M. René-Paul Savary interroge M. le ministre de l'agriculture, de l'agroalimentaire et de la forêt, porte-parole du Gouvernement au sujet du système de taxation des produits agroalimentaires, et plus particulièrement celui lié au sucre.
Le rapport parlementaire d'information sur la taxation des produits agroalimentaires rendu public le mercredi 22 juin 2016 suggère de financer des suppressions de taxes par une hausse de la contribution sur les boissons sucrées et par une taxation des sucres entrant dans les produits alimentaires, boissons comprises (proposition 11). Celle-ci, ainsi que l'ensemble des propositions seront débattues dans le cadre du projet de loi de finances pour 2017. Il est toutefois pertinent de souligner le rôle et l'impact réel du sucre, ce produit naturel étant entouré d'une kyrielle d'idées reçues.
Il rappelle que la réglementation européenne impose de parler non pas du sucre mais des sucres (qui ne sont pas tous issus de la filière sucre). Également, les professionnels de santé et les agences sanitaires n'établissent pas de lien direct entre le sucre et la survenue du diabète et l'obésité, pathologies multifactorielles associées à des excès d'apports alimentaires et à la sédentarité.

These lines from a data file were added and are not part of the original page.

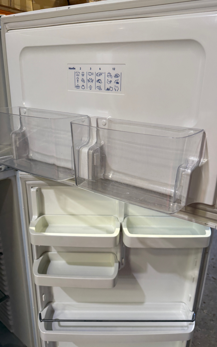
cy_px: 172
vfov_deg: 70.4
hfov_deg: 47.5
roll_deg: -3.3
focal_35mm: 26
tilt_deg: -19.9
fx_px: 246
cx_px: 120
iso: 125
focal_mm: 6.76
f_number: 1.78
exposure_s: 1/100
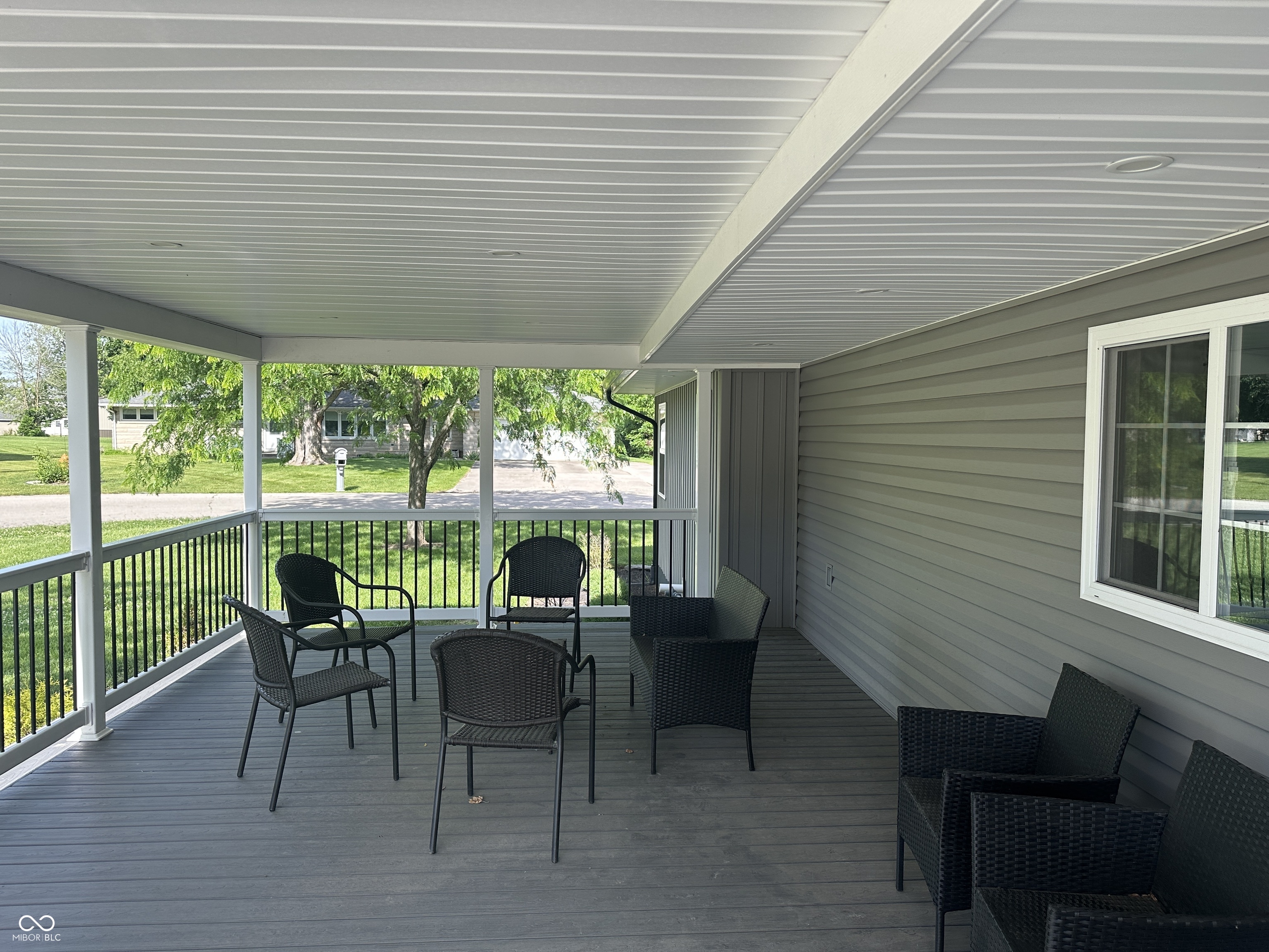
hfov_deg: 71.6
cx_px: 634
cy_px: 476
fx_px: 880
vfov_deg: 56.8
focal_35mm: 24
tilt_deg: -2.2
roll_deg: -1.0
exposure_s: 1/699
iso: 80
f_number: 1.78
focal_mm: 6.86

Ce sont principalement le facteur génétique et le surpoids qui sont liés, de manière causale, dans le diabète de type 2.
Dès lors, la taxation centrée sur le sucre le stigmatise injustement.
L'agence nationale de sécurité sanitaire
de l'alimentation, de l'environnement et du travail (ANSES) conclut dans son rapport d'expertise collective de janvier 2015 sur les édulcorants intenses (EI) que « la prise en compte globale des risques et des bénéfices nutritionnels potentiels ne permet pas de justifier l'utilisation à long terme des EI comme substitut du sucre, en particulier dans les boissons qui en sont le principal facteur. » La taxation des sucres entrant dans la composition de produits alimentaires est encore une fois scientifiquement infondée, d'autant plus que les Français ont en moyenne des apports en sucres ajoutés inférieurs aux normes de l'OMS.
De plus, les études d'impact de la taxe soda ne montrent pas d'effet majeur sur les achats de boissons en France, au-delà du probable effet de signal lors de la mise en place de la mesure. Les foyers français auraient en effet baissé leur consommation à hauteur d'un gramme de sucre par jour et par personne. La mesure se révèle ainsi inefficace pour modifier de manière significative les apports nutritionnels, sans doute en raison de transferts de consommation vers d'autres aliments, sucrés ou non.
Un changement dans la taxation agroalimentaire, important au travers de ces enjeux sanitaires l'est également dans la préservation des filières agricoles françaises.
Il rappelle qu'il faut être attentif à l'état du marché du sucre : en début d'année 2016, les cours mondiaux du sucre ont été divisés par deux depuis 2011. Les stocks européens ont ainsi souffert de gros excédents. Il fait remarquer que l'industrie alimentaire se classe au deuxième rang mondial pour son niveau de sécurité et de qualité, sans compter qu'elle est un secteur créateur d'emplois, exportateur et solidement ancrée dans les territoires, dont la Marne.
Cette taxation repose sur un certain nombre d'idées reçues et s'est soldée par des résultats contestables. Cependant, la direction en voie d'être empruntée tend vers un enfoncement dans cette logique, au détriment de cette filière d'excellence qui contribue à faire de la France une grande nation agricole et agroalimentaire.
Il lui demande quelles dispositions il compte prendre pour que cette taxation n'impacte pas négativement l'industrie agroalimentaire du sucre, ni le pouvoir d'achat des consommateurs, tout en favorisant les retombées bénéfiques sur la santé publique.
Le rapport d'information de la commission des finances de l'Assemblée nationale sur la taxation des produits agroalimentaires élaboré sous la présidence de Mme Véronique Louwagie et rapporté par M. Razzy Hammadi propose une augmentation du tarif sur les boissons contenant des sucres ajoutés ainsi que la création éventuelle d'une taxe sur les sucres entrant dans la composition des produits alimentaires. Cette proposition s'inscrit dans un ensemble de 15 propositions retenues par cette mission d'information. Elle a fait l'objet d'amendements parlementaires aux projets de loi de finances discutés en fin d'année, amendements auxquels le Gouvernement a donné un avis défavorable, compte tenu de l'engagement du Président de la République de ne pas augmenter les impôts. Une réflexion sur la fiscalité alimentaire doit être poursuivie sur la base des travaux parlementaires évoqués ci-dessus, en associant les secteurs professionnels concernés.